▶ [Data to examine]
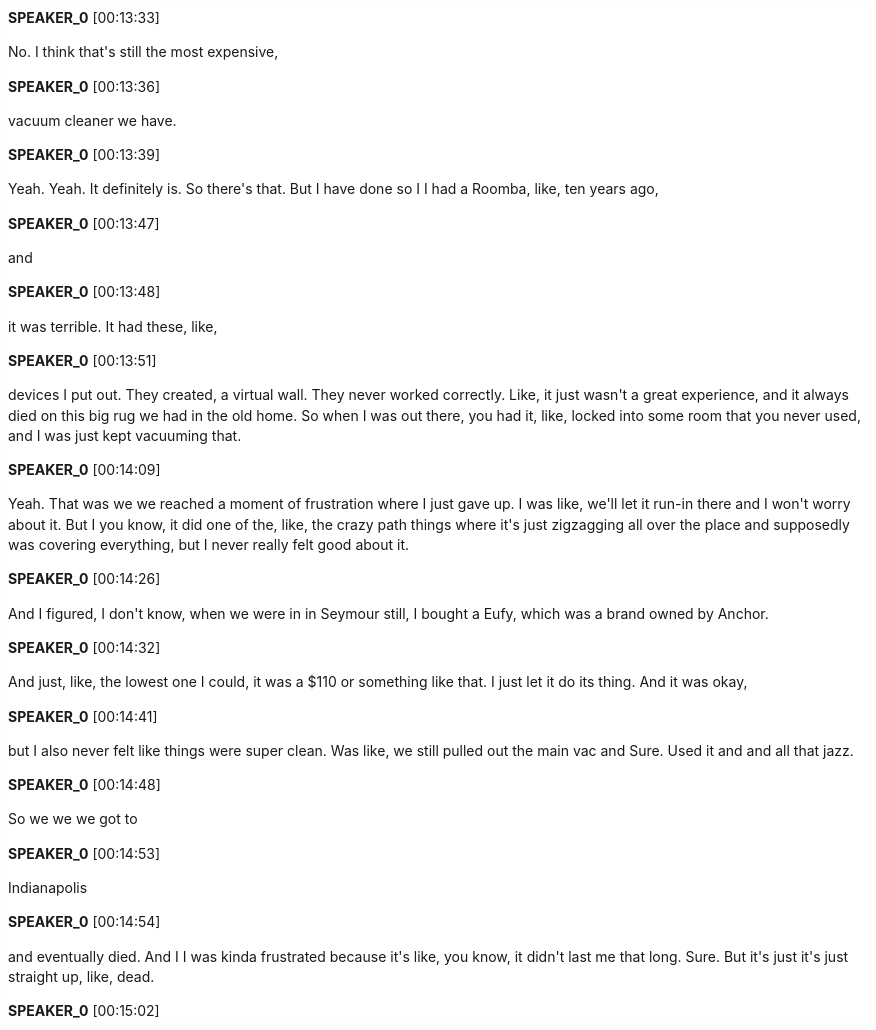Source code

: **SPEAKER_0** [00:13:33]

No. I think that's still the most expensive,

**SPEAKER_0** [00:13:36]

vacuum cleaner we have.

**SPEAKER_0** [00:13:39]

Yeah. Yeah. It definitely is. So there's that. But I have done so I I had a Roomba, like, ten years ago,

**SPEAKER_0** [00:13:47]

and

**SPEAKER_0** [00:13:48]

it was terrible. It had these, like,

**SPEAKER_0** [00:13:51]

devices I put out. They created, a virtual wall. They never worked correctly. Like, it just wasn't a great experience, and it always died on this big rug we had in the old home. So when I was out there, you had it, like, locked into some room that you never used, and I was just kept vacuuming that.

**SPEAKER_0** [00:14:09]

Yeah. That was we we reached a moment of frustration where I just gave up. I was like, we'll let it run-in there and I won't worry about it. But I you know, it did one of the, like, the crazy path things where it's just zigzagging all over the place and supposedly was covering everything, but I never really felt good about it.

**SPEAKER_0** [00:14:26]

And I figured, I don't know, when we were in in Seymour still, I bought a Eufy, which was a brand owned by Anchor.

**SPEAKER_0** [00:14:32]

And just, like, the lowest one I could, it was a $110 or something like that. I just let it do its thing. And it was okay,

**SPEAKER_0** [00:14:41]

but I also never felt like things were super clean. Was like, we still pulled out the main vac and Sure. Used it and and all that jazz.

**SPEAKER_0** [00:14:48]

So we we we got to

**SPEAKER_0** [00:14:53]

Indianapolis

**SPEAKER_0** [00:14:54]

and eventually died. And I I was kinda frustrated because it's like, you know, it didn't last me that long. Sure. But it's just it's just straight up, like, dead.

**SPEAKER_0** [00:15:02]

▶ [Instructions to follow] Reprint the whole listing verbatim except for the pictures.

▶ [Written response]
Source code

: **SPEAKER_0** [00:13:33]

No. I think that's still the most expensive,

**SPEAKER_0** [00:13:36]

vacuum cleaner we have.

**SPEAKER_0** [00:13:39]

Yeah. Yeah. It definitely is. So there's that. But I have done so I I had a Roomba, like, ten years ago,

**SPEAKER_0** [00:13:47]

and

**SPEAKER_0** [00:13:48]

it was terrible. It had these, like,

**SPEAKER_0** [00:13:51]

devices I put out. They created, a virtual wall. They never worked correctly. Like, it just wasn't a great experience, and it always died on this big rug we had in the old home. So when I was out there, you had it, like, locked into some room that you never used, and I was just kept vacuuming that.

**SPEAKER_0** [00:14:09]

Yeah. That was we we reached a moment of frustration where I just gave up. I was like, we'll let it run-in there and I won't worry about it. But I you know, it did one of the, like, the crazy path things where it's just zigzagging all over the place and supposedly was covering everything, but I never really felt good about it.

**SPEAKER_0** [00:14:26]

And I figured, I don't know, when we were in in Seymour still, I bought a Eufy, which was a brand owned by Anchor.

**SPEAKER_0** [00:14:32]

And just, like, the lowest one I could, it was a $110 or something like that. I just let it do its thing. And it was okay,

**SPEAKER_0** [00:14:41]

but I also never felt like things were super clean. Was like, we still pulled out the main vac and Sure. Used it and and all that jazz.

**SPEAKER_0** [00:14:48]

So we we we got to

**SPEAKER_0** [00:14:53]

Indianapolis

**SPEAKER_0** [00:14:54]

and eventually died. And I I was kinda frustrated because it's like, you know, it didn't last me that long. Sure. But it's just it's just straight up, like, dead.

**SPEAKER_0** [00:15:02]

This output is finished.